Equally, stronger O&M capabilities are vital for industry-specific 5G scenarios, like overcoming signal interference from factory equipment, or enabling machine vision and remote control, which requires many base stations over a small area. As these types of scenarios make network planning and operations extremely difficult, we’re developing smart and autonomous network solutions that can boost all aspects of 5G network planning, construction, maintenance, and optimization.
For long-term success in enterprise 5G, carriers also need to consider other factors that might not be immediately profitable, for example:
Expanding business portfolios.
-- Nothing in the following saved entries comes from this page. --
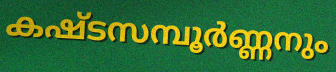
കഷ്ടസമ്പൂർണ്ണനും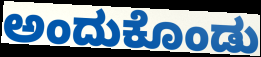
ಅಂದುಕೊಂಡು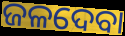
ଜଳଦେବା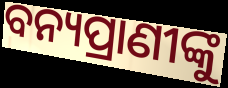
ବନ୍ୟପ୍ରାଣୀଙ୍କୁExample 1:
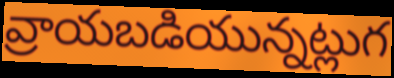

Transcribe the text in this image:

వ్రాయబడియున్నట్లుగ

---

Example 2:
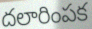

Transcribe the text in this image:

దలారింపక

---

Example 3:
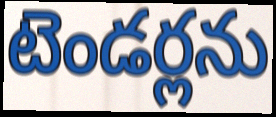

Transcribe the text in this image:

టెండర్లను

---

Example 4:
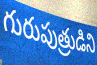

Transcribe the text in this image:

గురుపుత్రుడిని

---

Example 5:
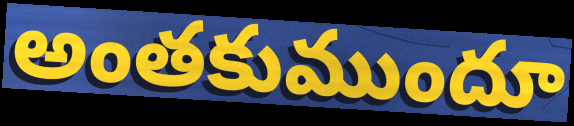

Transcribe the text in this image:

అంతకుముందూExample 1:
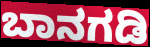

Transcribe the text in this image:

ಬಾನಗಡಿ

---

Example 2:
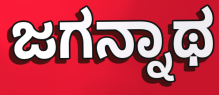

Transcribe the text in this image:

ಜಗನ್ನಾಥ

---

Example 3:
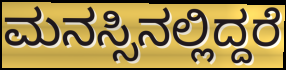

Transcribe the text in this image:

ಮನಸ್ಸಿನಲ್ಲಿದ್ದರೆ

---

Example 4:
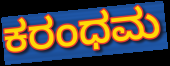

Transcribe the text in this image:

ಕರಂಧಮ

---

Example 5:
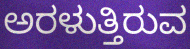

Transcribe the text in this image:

ಅರಳುತ್ತಿರುವ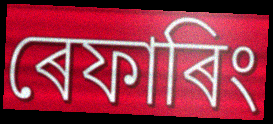
ৰেফাৰিং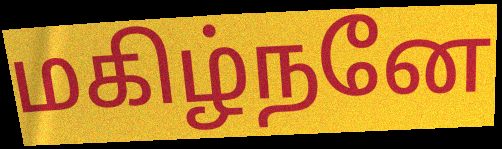
மகிழ்நனே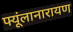
फ्यूंलानारायणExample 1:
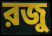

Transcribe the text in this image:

রজু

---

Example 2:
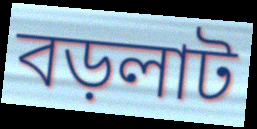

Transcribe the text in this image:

বড়লাট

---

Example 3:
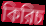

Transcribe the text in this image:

কিরিচ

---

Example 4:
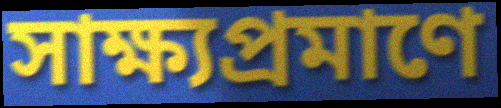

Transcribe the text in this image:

সাক্ষ্যপ্রমাণে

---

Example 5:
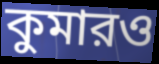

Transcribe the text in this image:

কুমারও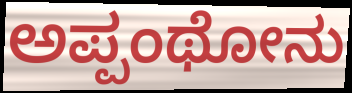
ಅಪ್ಪಂಥೋನು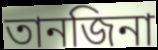
তানজিনা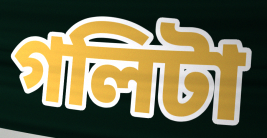
গলিটা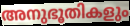
അനുഭൂതികളും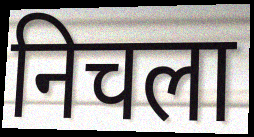
निचलाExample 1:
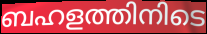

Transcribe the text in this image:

Beyond connectivity, carriers can provide in-demand services such as cloud services and E2E system integration. Some carriers in Germany and China have already formed specialist subsidiaries for integrating ICT and industrial systems.
Thinking collaboratively. As 5G is deeply integrated with core production systems, building industry knowledge and developing shared standards as part of an industry ecosystem will be key for reproducing solutions at scale.
In China, carriers are working collaboratively to set 5G standards for mining, steel, and electric power so that successful solutions can be quickly replicated. Carriers can also set up joint labs with device manufacturers, app developers, and vertical customers to accelerate the testing and verification of integrated solutions.
Let’s Make It Green
Currently, the ICT industry accounts for about 2% of global emissions. To meet the terms of the Paris Agreement, the ITU has called for a 45% reduction in emissions from the ICT sector over the next decade. As sites and data centers are the most power-hungry assets in our industry, we’re prioritizing three areas:
First, on the product side, we’re developing new materials, algorithms, and thermal solutions to improve the power efficiency of our equipment. For example, we’ve just released a 5G AAU that reduces power consumption by more than 30% without reducing coverage.
Second, we’re remodeling sites to reduce power consumption and boost power efficiency. Where possible, we’re switching sites to poles and cabinets. By removing equipment from closed environments, we can take advantage of natural environments for cooling, which can boost site power efficiency from 60% to 97%. And with solar power, we can cut emissions by 10 tons per site per year.
Third, AI can optimize heat and power management in data centers, cutting PUE by 12%.
When it comes to cutting emissions, there’s much room for improvement in our industry and this will be a major focus of Huawei’s innovation strategy moving forward.
After five years of development, I still have high hopes for 5G. We’ve made incredible progress, but there’s more to do. Our industry is heading in several clear directions, so let’s act now and move forward together.
Disclaimer: Any views and/or opinions expressed in this post by individual authors or contributors are their personal views and/or opinions and do not necessarily reflect the views and/or opinions of Huawei Technologies.